Y en medio de esas ojeadas españolísimas, surge el ingeniero Bermúdez, argentino, casi de la nada, como otra forma de alternidad, y llega a la Bagdad de Sadam Hussein para operar la central termoeléctrica. “Bagdad era una mezcla de antiguas mezquitas y hermosos alcázares, cúpulas y arcos de variado colorido y los altos edificios de última generación, que se levantaban sobre las ruinas causadas por las bombas” (pág. 135). Esas bombas son las que caen durante la guerra Irak-Irán, cuando Occidente apoya —y arma— a Sadam contra el fundamentalismo islámico del Ayatolah Jomeini. “Cada tren iba a la guerra y pasaba repleto de jóvenes adolescentes… Cuando volvían, pasaban cargados de chicos tullidos” (lo que nos muestra la imagen circular de la guerra, o decir que la guerra es esto: la muerte y el desmembramiento corporal pero también social que conlleva en sí misma). Luego el mismo ingeniero irá a Tayikistán, un nuevo destino, para montar una fábrica de producción de aluminio. Y allí se interpone, otra vez, la guerra. En este caso es por la independencia de Tayikistán de Rusia, y llega un momento en que el ingeniero y sus ayudantes deberán irse, como puedan, para salvar la vida. Cuatro meses después volverán para terminar la fábrica, como si fuera un asunto personal. [En el primer momento no entendí qué tenía que ver esta irrupción del ingeniero Bermúdez, hasta que comprendí que el fondo del asunto de esta novela es la guerra, sus circunstancias y las consecuencias que se derivan de ella. Es la guerra que hace nuestro Federico en contra de los falangistas, es la que sucede bajo el telón de la segunda guerra mundial, y es, en definitiva, de la que logra salvarse cuando todo se ha perdido.] En ese sentido, formalmente, alternará las historias, haciendo una construcción por partes, o por bloques, de la novela.

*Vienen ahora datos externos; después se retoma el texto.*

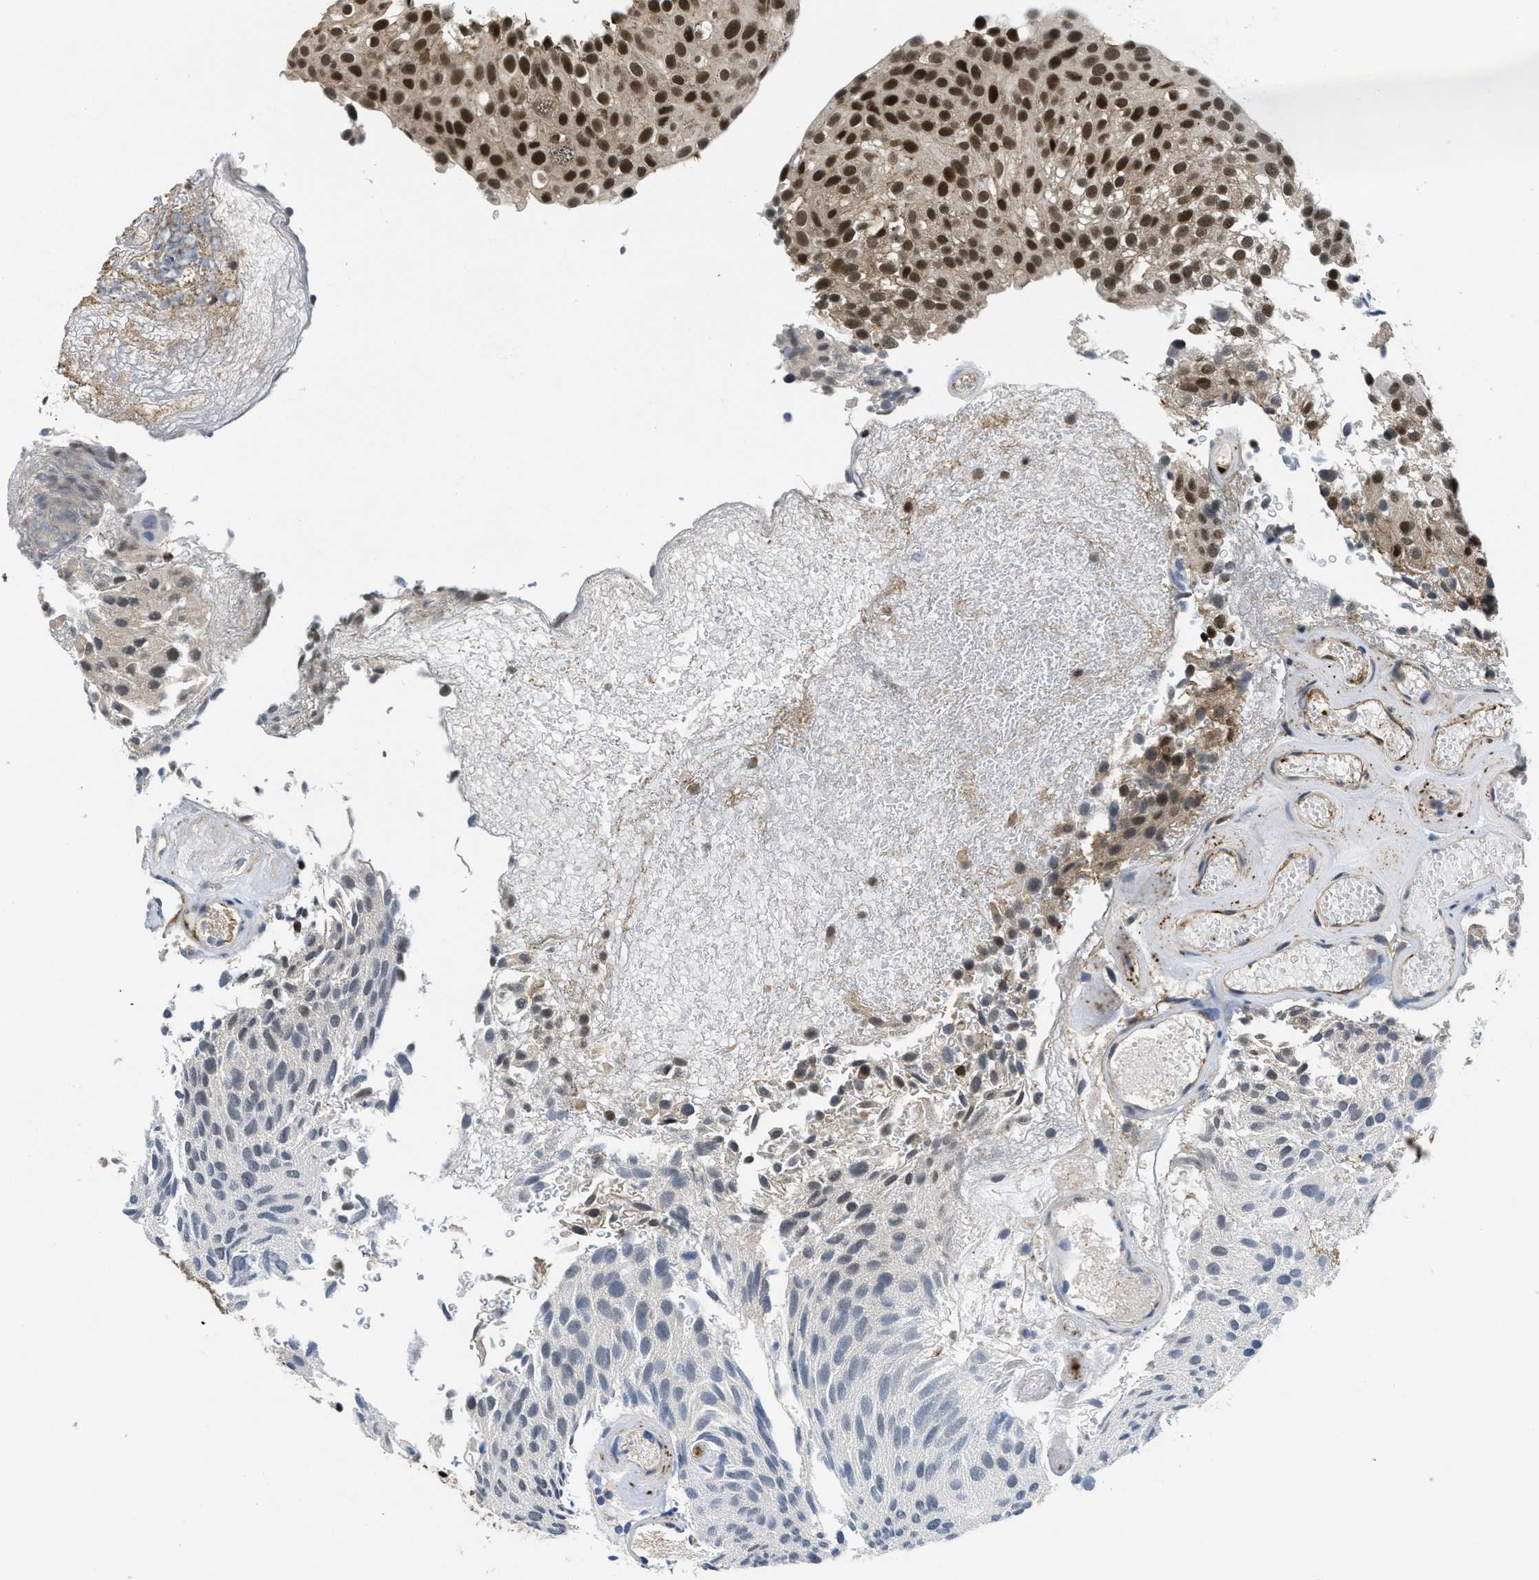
{"staining": {"intensity": "strong", "quantity": ">75%", "location": "nuclear"}, "tissue": "urothelial cancer", "cell_type": "Tumor cells", "image_type": "cancer", "snomed": [{"axis": "morphology", "description": "Urothelial carcinoma, Low grade"}, {"axis": "topography", "description": "Urinary bladder"}], "caption": "Protein staining reveals strong nuclear expression in about >75% of tumor cells in urothelial cancer. The staining was performed using DAB (3,3'-diaminobenzidine), with brown indicating positive protein expression. Nuclei are stained blue with hematoxylin.", "gene": "CUL4B", "patient": {"sex": "male", "age": 78}}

Y veinte años después de haber escapado de Europa, volverá a Marsella para hallar a su mujer: “el reencuentro no funcionó. Tampoco el alma nos reconocimos. Después de algunos meses nos separamos. Ella no podía hablar de los hijos y yo, sólo por estar presente, se los recordaba. No sé qué culpas, qué miedos, qué fantasmas guardaba ese silencio más atronador que cualquier reproche… Me di cuenta que tenía que volver. Ya me habían robado una geografía y para siempre. Yo ya no tenía donde ubicar el dolor de más pérdidas ni como aprehender más recuerdos sin perder los que quería conservar” (pág. 178). Porque habían sido: “veinte años de “ablandes”, de palizas, desde las rústicas a palazos a las más sofisticadas de nuestra época, las psicológicas. De ese laboratorio nadie salió hecho un bicho, pero ninguno salió ileso. Los que salimos, salimos mal. Otros no salieron” (pág. 177), y eso nos da una medida del horror que ha quedado atrás, en todas las épocas, y sin embargo presente, adherido a los párpados de la memoria.
Por último, anotaremos la constante de la lluvia en la novela, como si todo fuera un llanto continuo, pero no de lástima, sino de rabia, de impotencia, por esa muerte tan sentida que exhala, en su último suspiro, los ecos de la República Española (y por todas las muertes ocurridas), trasladada, en fin, a la tragedia uruguaya que aún no terminamos de resolver y asimilar del todo.